The data must be reproduced verbatim; images are to be omitted.

GIVEN RECORDS =

• • • •

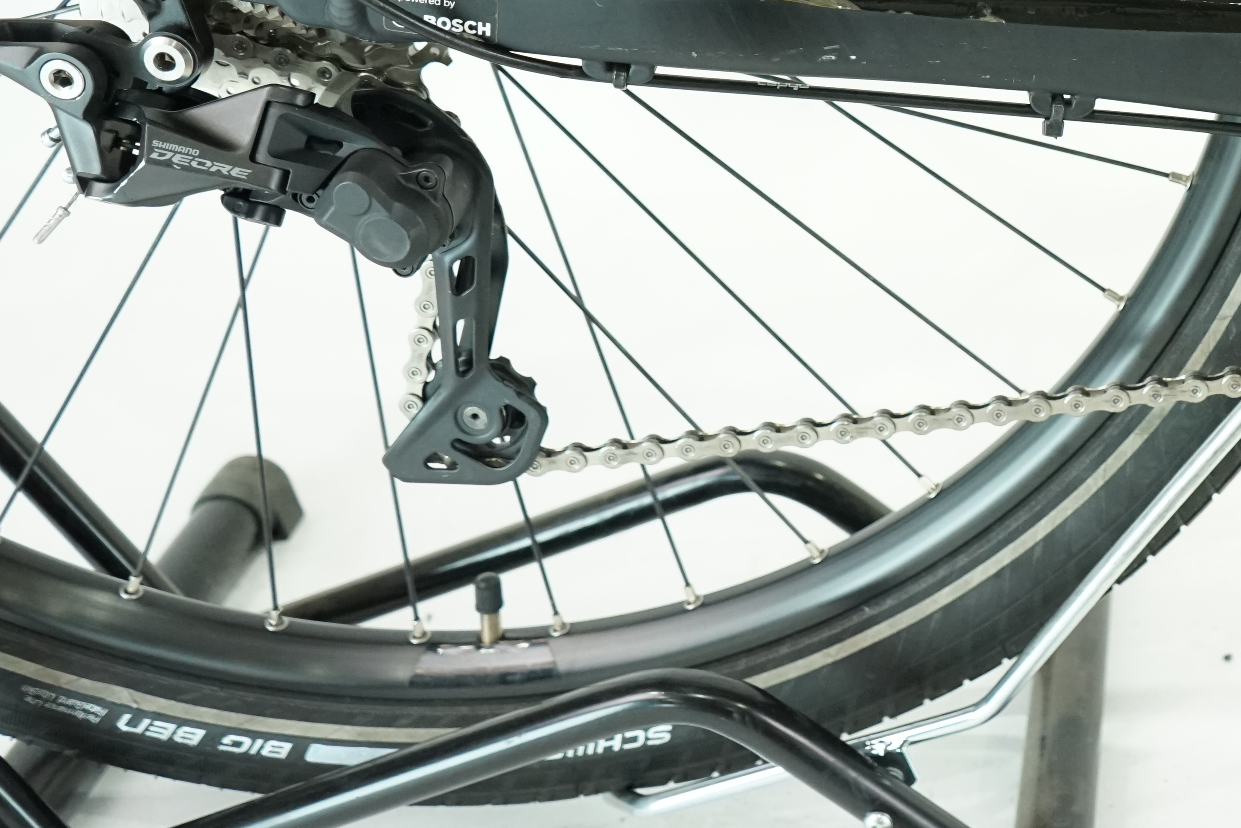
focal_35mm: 57
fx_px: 1965
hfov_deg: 32.2
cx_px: 1249
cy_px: 21
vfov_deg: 22.9
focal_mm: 28
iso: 2500
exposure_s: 1/200
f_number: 5
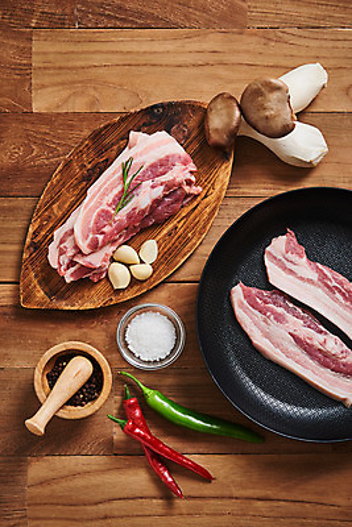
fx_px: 1026
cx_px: 176
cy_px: 264
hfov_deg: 19.5
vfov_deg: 28.8
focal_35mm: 70
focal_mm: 70
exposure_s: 1/125
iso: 100
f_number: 5.6
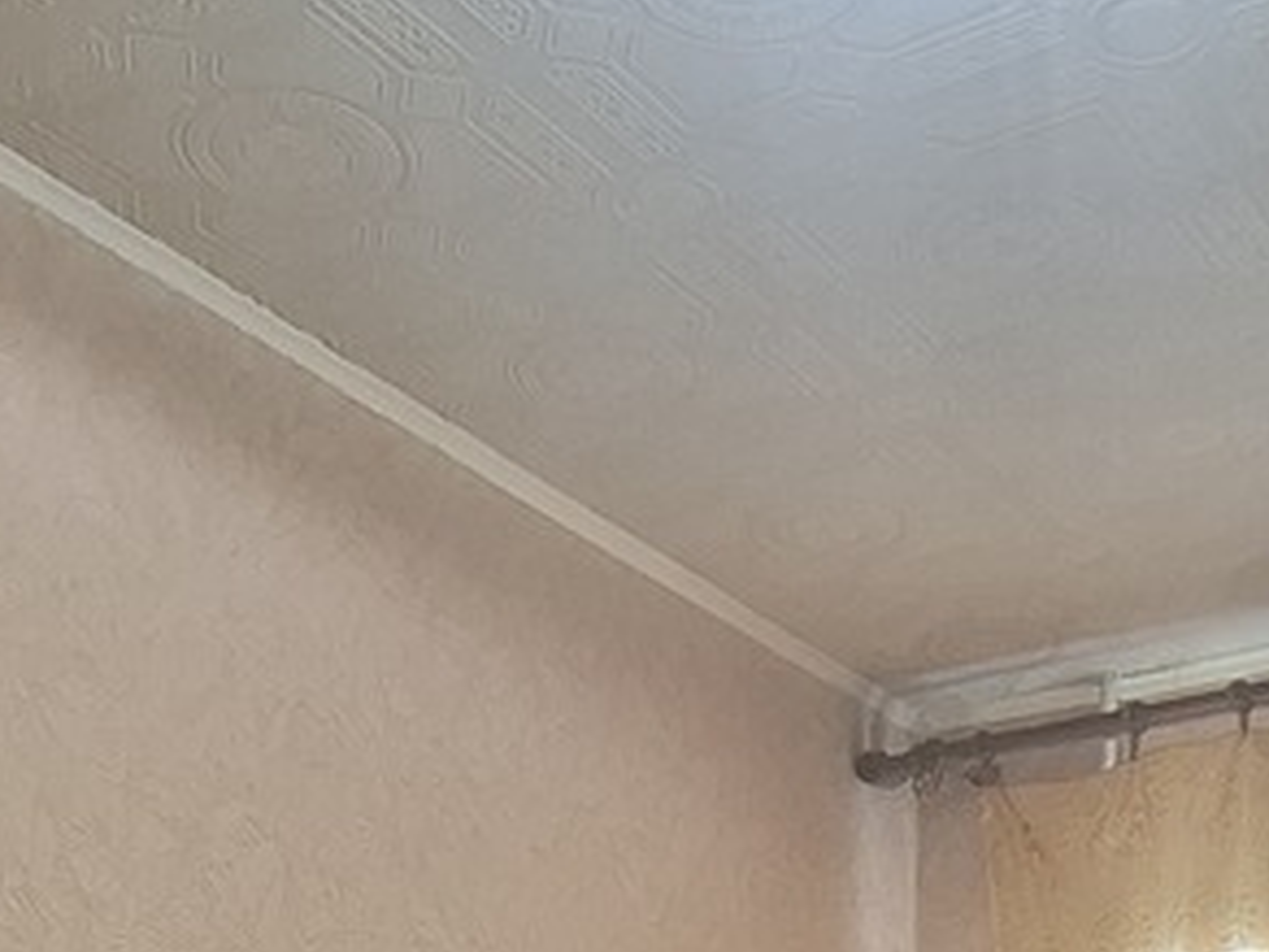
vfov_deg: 17.6
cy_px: 1930
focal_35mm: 57
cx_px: 717
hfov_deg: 33.7
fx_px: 2090
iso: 40
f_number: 2.2
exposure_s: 1/50
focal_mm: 1.74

• • • •

ANSWER FOR THIS EXERCISE =
focal_35mm: 57
fx_px: 1965
hfov_deg: 32.2
cx_px: 1249
cy_px: 21
vfov_deg: 22.9
focal_mm: 28
iso: 2500
exposure_s: 1/200
f_number: 5
fx_px: 1026
cx_px: 176
cy_px: 264
hfov_deg: 19.5
vfov_deg: 28.8
focal_35mm: 70
focal_mm: 70
exposure_s: 1/125
iso: 100
f_number: 5.6
vfov_deg: 17.6
cy_px: 1930
focal_35mm: 57
cx_px: 717
hfov_deg: 33.7
fx_px: 2090
iso: 40
f_number: 2.2
exposure_s: 1/50
focal_mm: 1.74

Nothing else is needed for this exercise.